▶ **REQUIREMENT**
Read the records below. Copy each line where the string "write" occurs.

*** DATA EXTRACT Section Begins ***

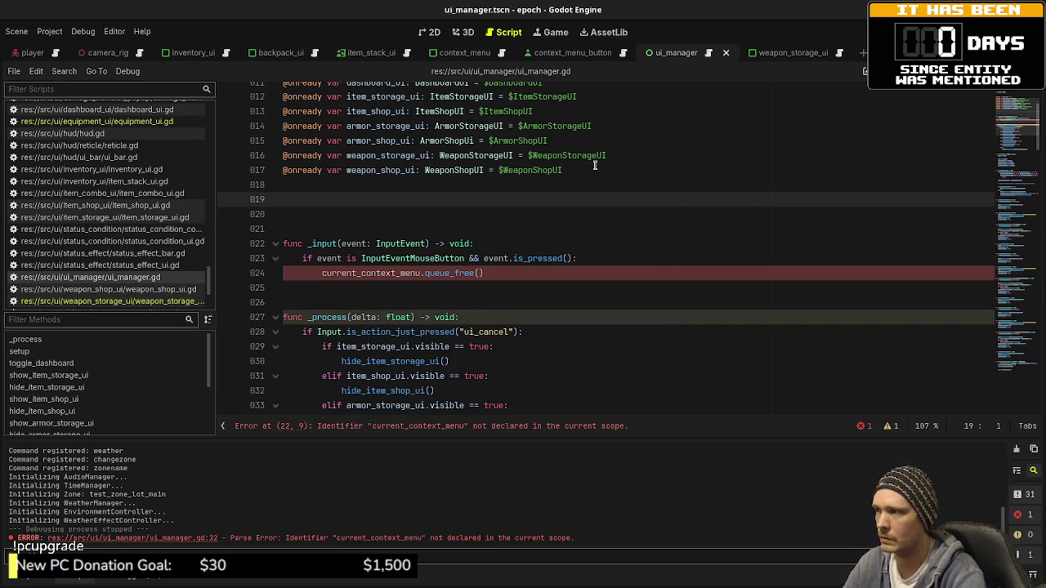
pyautogui.press('Return')
pyautogui.write('var current_co')
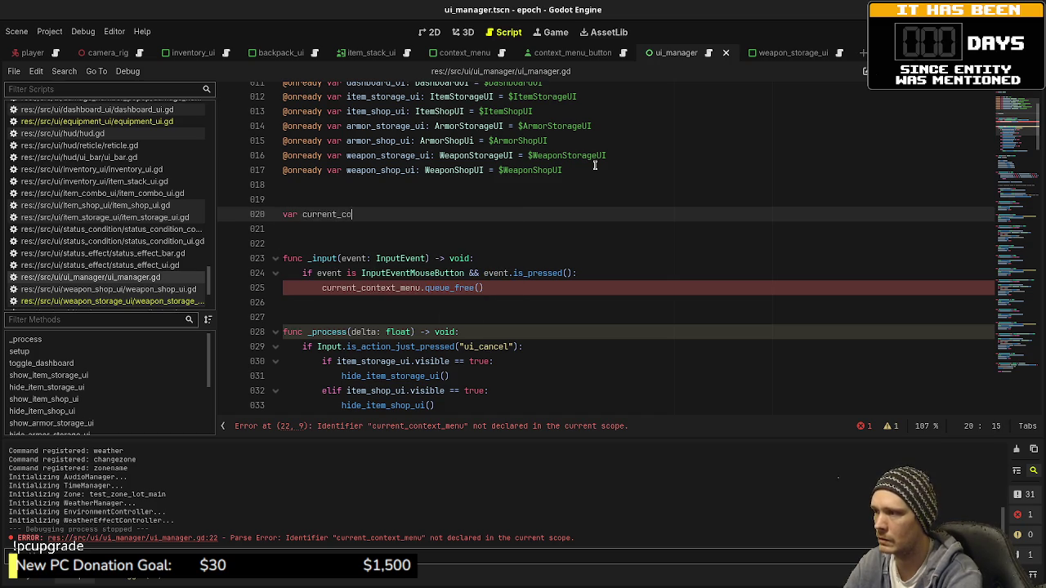
pyautogui.write('ntext_menu: Con')
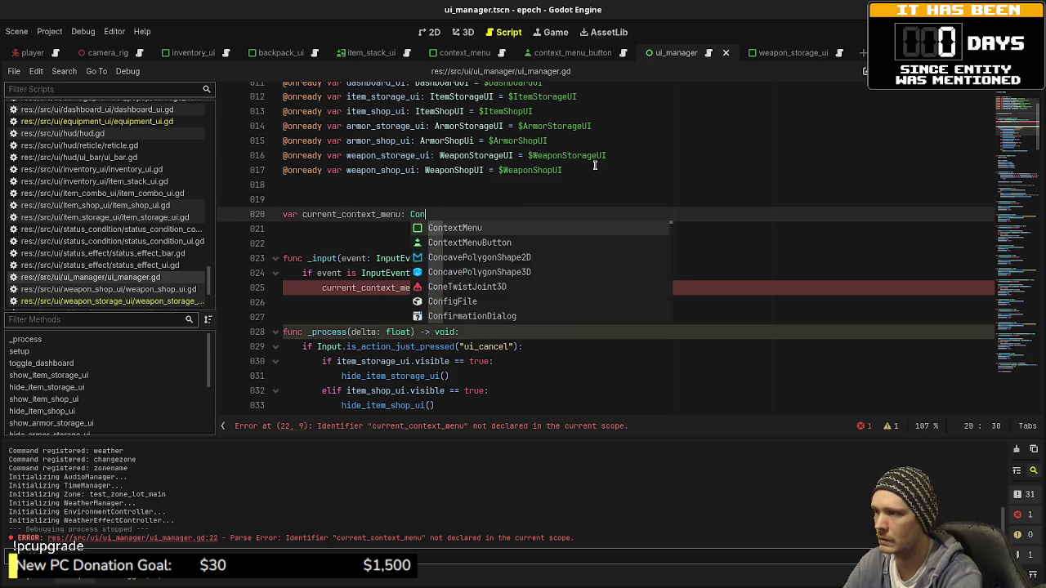
pyautogui.write('textMenu = null')
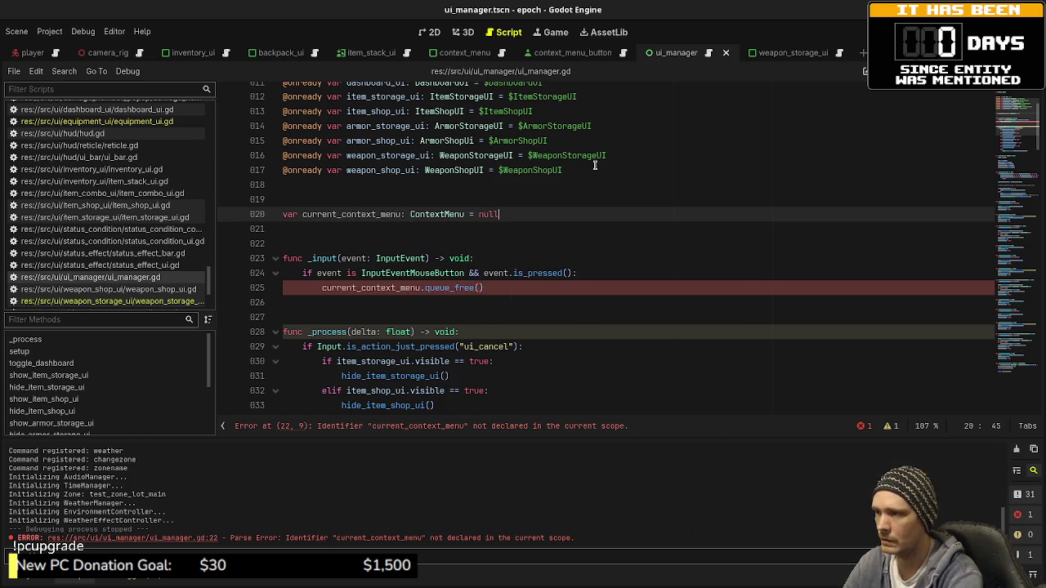
pyautogui.press('ctrl+s')
pyautogui.scroll(-15, 462, 215)
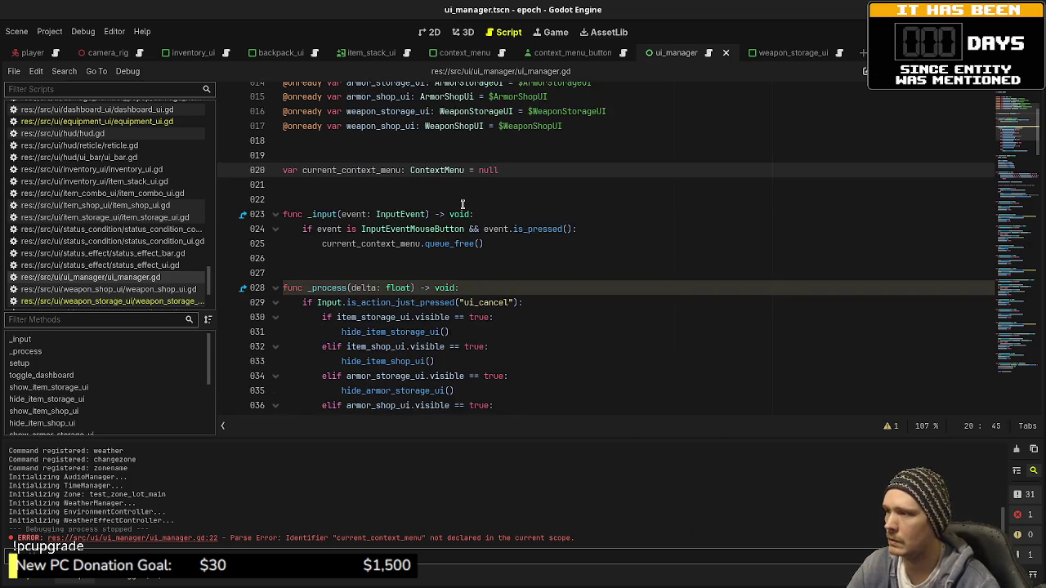
pyautogui.scroll(-20, 463, 216)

*** DATA EXTRACT Section Ends ***

▶ **RESULT OF THE EXERCISE**
pyautogui.write('var current_co')
pyautogui.write('ntext_menu: Con')
pyautogui.write('textMenu = null')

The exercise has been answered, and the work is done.